Nickel West contributes just a fraction to BHP’s profit, accounting for just $42 million (34.6 million pounds) of underlying earnings in the December half-year, compared with $3.5 billion from its iron ore unit.

After years on the block, BHP declared its nickel business core in May on the back of promising demand expectations from the electric vehicle industry.

BHP, like its peers, is ploughing more investment into large-scale growth. However, it is no small feat for the world’s biggest miner to create a top-tier, low-cost business that can make an impact on its bottom line, according to analysts and investors.

“The electrification of transport is certainly shaping our long-run view of nickel as an attractive commodity,” Haegel told the Diggers and Dealers mining conference in Western Australia.

For higher Australian nickel volumes, BHP has been investing in exploration in new areas and around existing mines, as well as in debottlenecking for its Mt Keith concentrator, Kalgoorlie Nickel Smelter, and Kwinana refinery.

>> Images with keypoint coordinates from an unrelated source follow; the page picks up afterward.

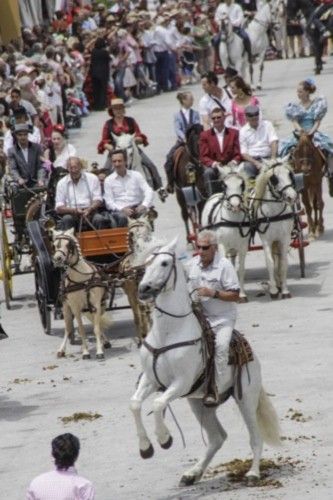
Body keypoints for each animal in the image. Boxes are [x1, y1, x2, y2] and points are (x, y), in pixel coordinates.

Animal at [130, 238, 280, 484]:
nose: (143, 289)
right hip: (199, 403)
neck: (168, 332)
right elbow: (134, 404)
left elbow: (158, 403)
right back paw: (192, 473)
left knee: (255, 436)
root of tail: (252, 356)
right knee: (217, 437)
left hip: (246, 398)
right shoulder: (151, 380)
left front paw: (164, 439)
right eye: (146, 263)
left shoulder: (180, 383)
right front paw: (145, 448)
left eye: (164, 263)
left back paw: (253, 473)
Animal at [201, 167, 250, 300]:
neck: (232, 220)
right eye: (224, 185)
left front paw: (242, 294)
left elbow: (241, 269)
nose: (235, 205)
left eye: (242, 184)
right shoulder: (222, 245)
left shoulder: (243, 246)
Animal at [252, 160, 296, 298]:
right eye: (274, 178)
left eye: (290, 174)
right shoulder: (266, 240)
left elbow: (283, 263)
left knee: (278, 259)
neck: (275, 213)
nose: (292, 197)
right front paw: (273, 291)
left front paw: (285, 290)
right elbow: (270, 263)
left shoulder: (284, 239)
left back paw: (279, 283)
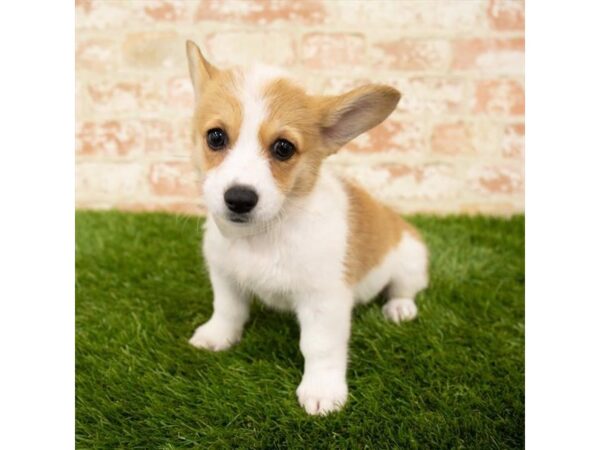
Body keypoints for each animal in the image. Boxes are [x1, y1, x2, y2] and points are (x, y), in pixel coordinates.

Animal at [185, 41, 428, 414]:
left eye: (283, 148)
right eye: (216, 137)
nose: (239, 198)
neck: (262, 236)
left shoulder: (324, 301)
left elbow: (319, 347)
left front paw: (322, 390)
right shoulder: (225, 277)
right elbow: (227, 310)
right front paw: (217, 336)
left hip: (410, 261)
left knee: (404, 289)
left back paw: (399, 307)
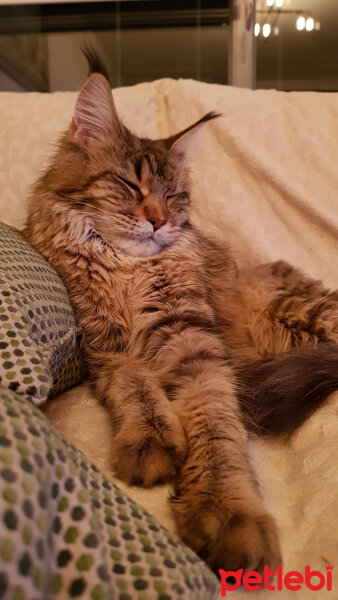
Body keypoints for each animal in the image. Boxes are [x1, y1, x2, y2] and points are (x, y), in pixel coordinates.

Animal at [22, 49, 336, 576]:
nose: (159, 221)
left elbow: (215, 421)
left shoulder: (192, 337)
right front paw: (152, 440)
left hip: (300, 311)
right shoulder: (106, 349)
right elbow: (139, 389)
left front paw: (227, 509)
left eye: (173, 196)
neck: (125, 269)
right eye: (130, 185)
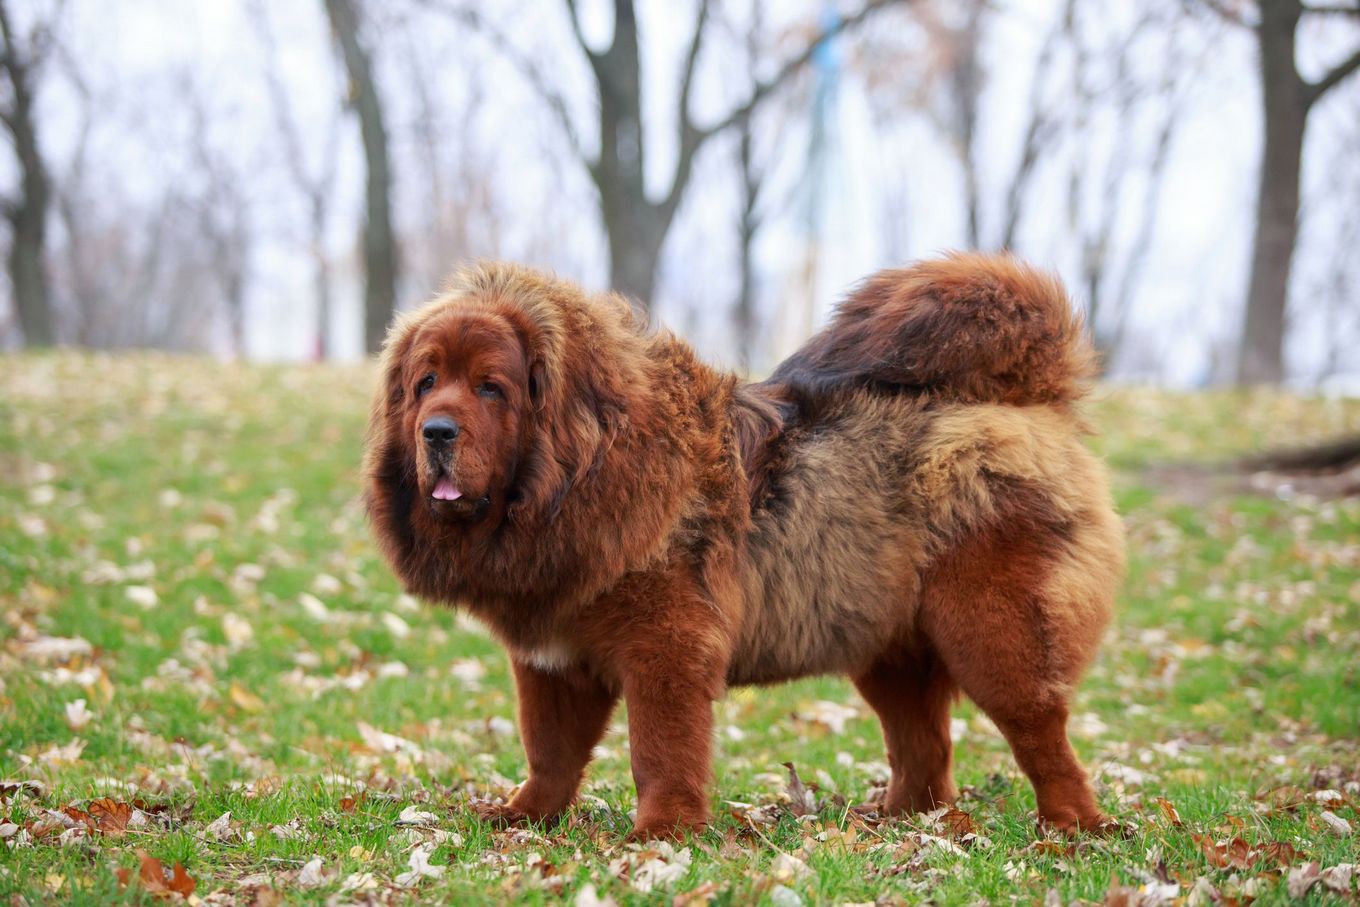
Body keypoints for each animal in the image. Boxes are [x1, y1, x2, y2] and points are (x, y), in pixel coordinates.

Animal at [364, 251, 1126, 843]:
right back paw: (898, 821)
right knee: (926, 750)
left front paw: (662, 832)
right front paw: (523, 817)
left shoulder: (665, 646)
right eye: (426, 383)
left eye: (491, 388)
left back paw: (1073, 828)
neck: (579, 475)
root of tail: (1032, 401)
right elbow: (549, 750)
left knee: (1040, 733)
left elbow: (660, 748)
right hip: (889, 647)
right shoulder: (551, 659)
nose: (436, 431)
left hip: (991, 632)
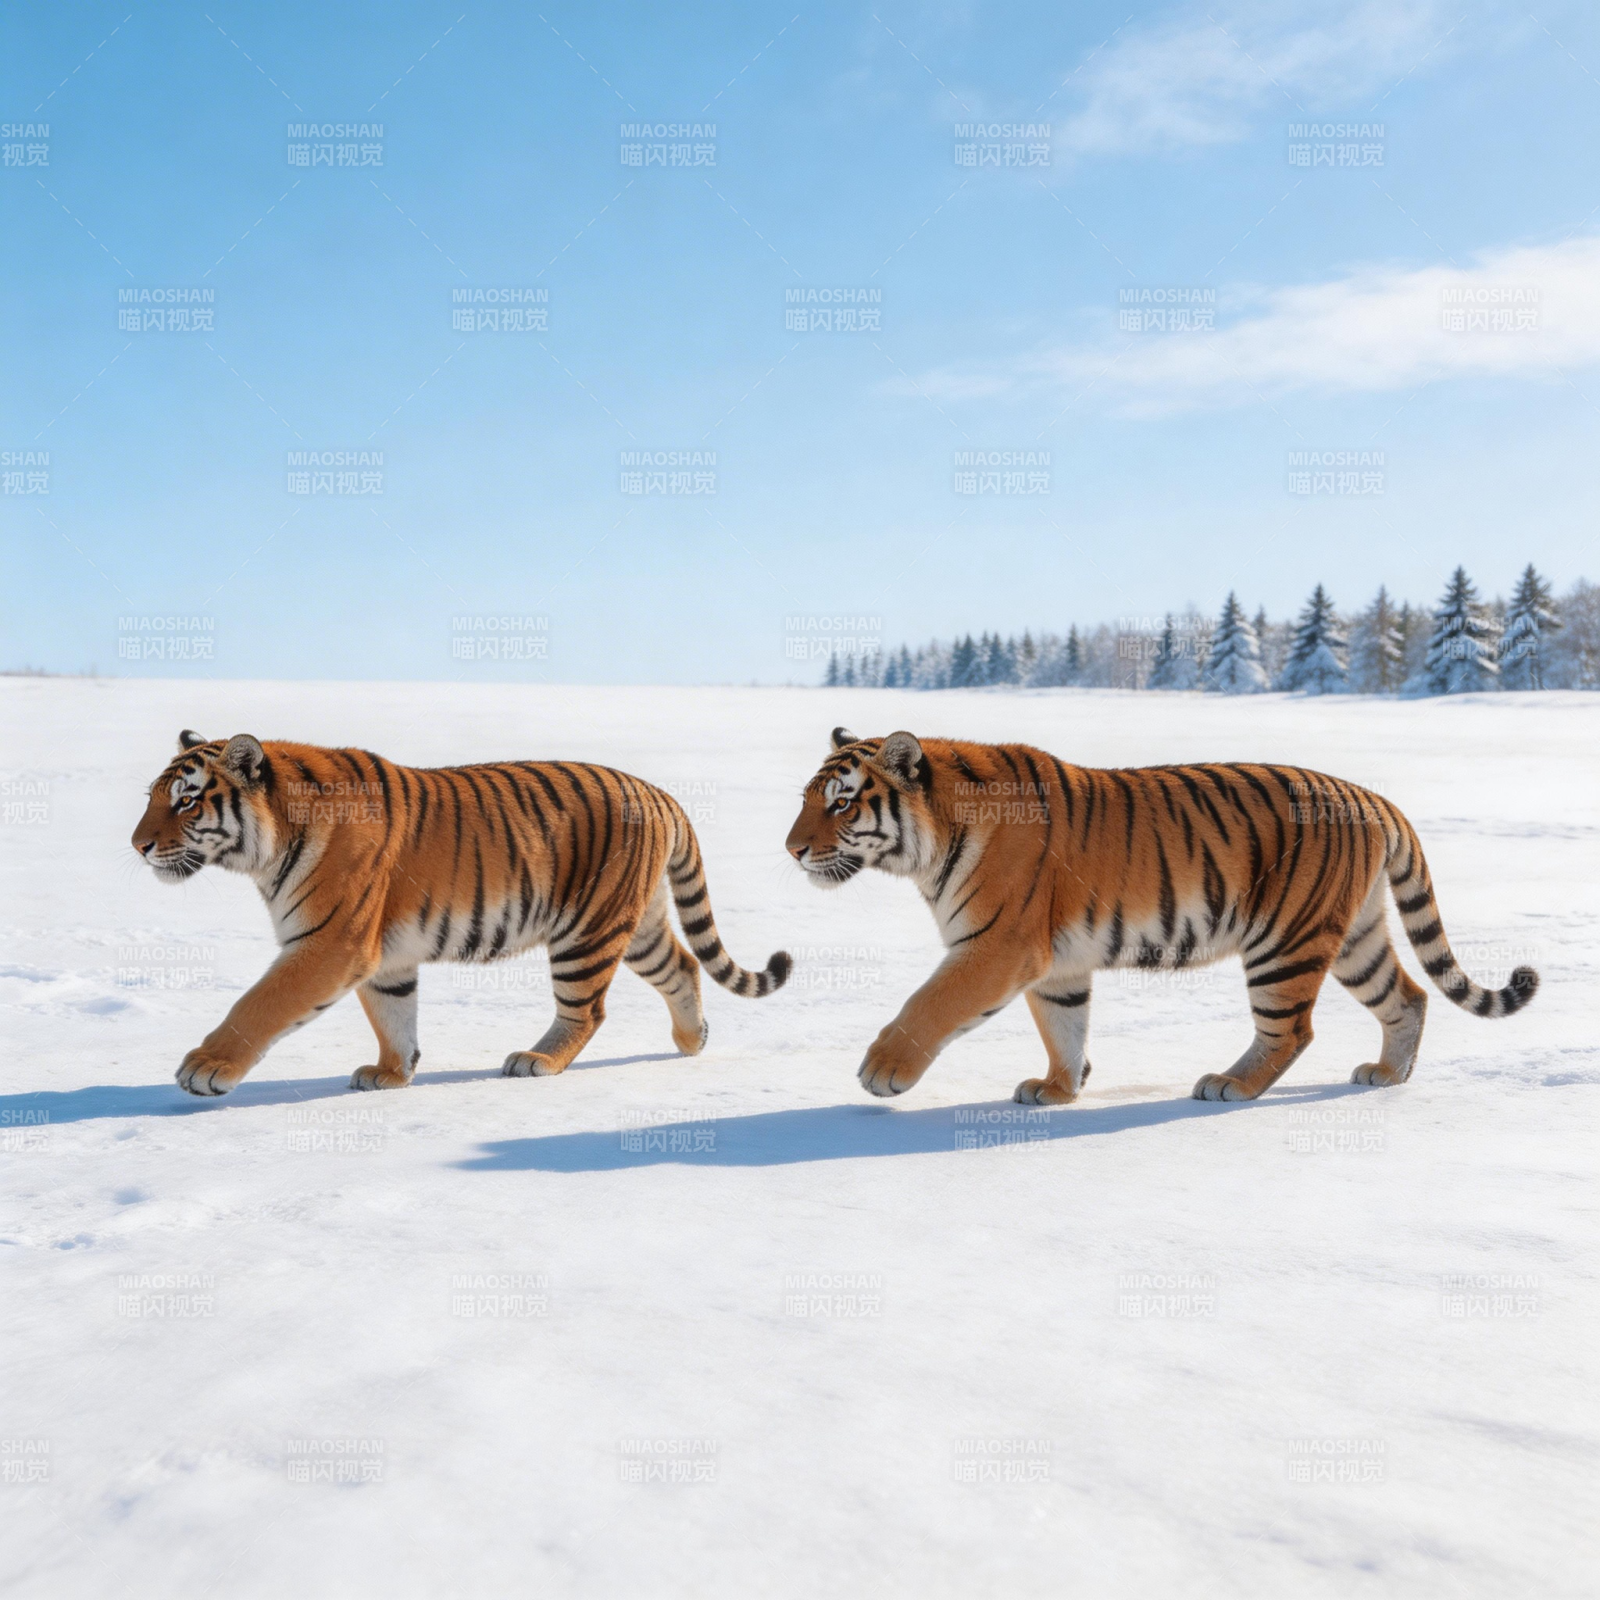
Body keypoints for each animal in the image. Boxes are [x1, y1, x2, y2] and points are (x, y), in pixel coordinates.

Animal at [132, 731, 790, 1096]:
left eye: (186, 801)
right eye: (152, 797)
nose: (137, 845)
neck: (267, 852)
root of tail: (661, 793)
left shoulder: (330, 942)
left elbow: (258, 1005)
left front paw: (205, 1067)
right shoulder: (383, 956)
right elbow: (393, 1017)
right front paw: (391, 1074)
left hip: (587, 931)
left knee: (587, 1009)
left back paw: (538, 1060)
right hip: (636, 925)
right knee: (683, 965)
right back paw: (691, 1041)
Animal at [785, 728, 1538, 1104]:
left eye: (842, 803)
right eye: (807, 799)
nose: (791, 850)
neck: (931, 845)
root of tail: (1373, 796)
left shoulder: (997, 946)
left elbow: (928, 1005)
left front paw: (882, 1070)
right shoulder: (1057, 965)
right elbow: (1064, 1027)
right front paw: (1057, 1089)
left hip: (1285, 940)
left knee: (1291, 1030)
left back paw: (1231, 1085)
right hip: (1355, 936)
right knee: (1408, 996)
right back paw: (1388, 1076)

“These pathways have the potential to create a BHP-scale business,” Haegel said, according to a copy of his speech.

BHP has boosted its nickel reserves by 77% to 1.5 million tonnes this year, and has secured a 13,000 kilometre exploration area in Western Australia, roughly the size of Qatar, along the state’s southern coast.

BHP Group plans to start production of nickel sulphate in the second quarter of next year, as it ramps up sales of its nickel products to the battery industry, Haegel said on Friday.

As more EVs take to the road in coming years, each of them will carry higher nickel volumes, as makers transition to larger batteries and nickel-rich technology to allow for longer distances, taking market share from other battery types, Haegel said.

Demand for the raw materials for EVs is expected to boom, although lithium miners have faced a rocky time this year after a supply glut hammered prices.

A 60kilowatt hour nickel-manganese-cobalt (NMC811) battery needs 9kg of cobalt, 11kg of lithium and 70kg of nickel, he said.

“Clearly, these changes will drive a significant increase in global nickel demand, but not just yet … We do not expect to see a meaningful impact on the nickel market from batteries until the mid – late 2020s,” he said.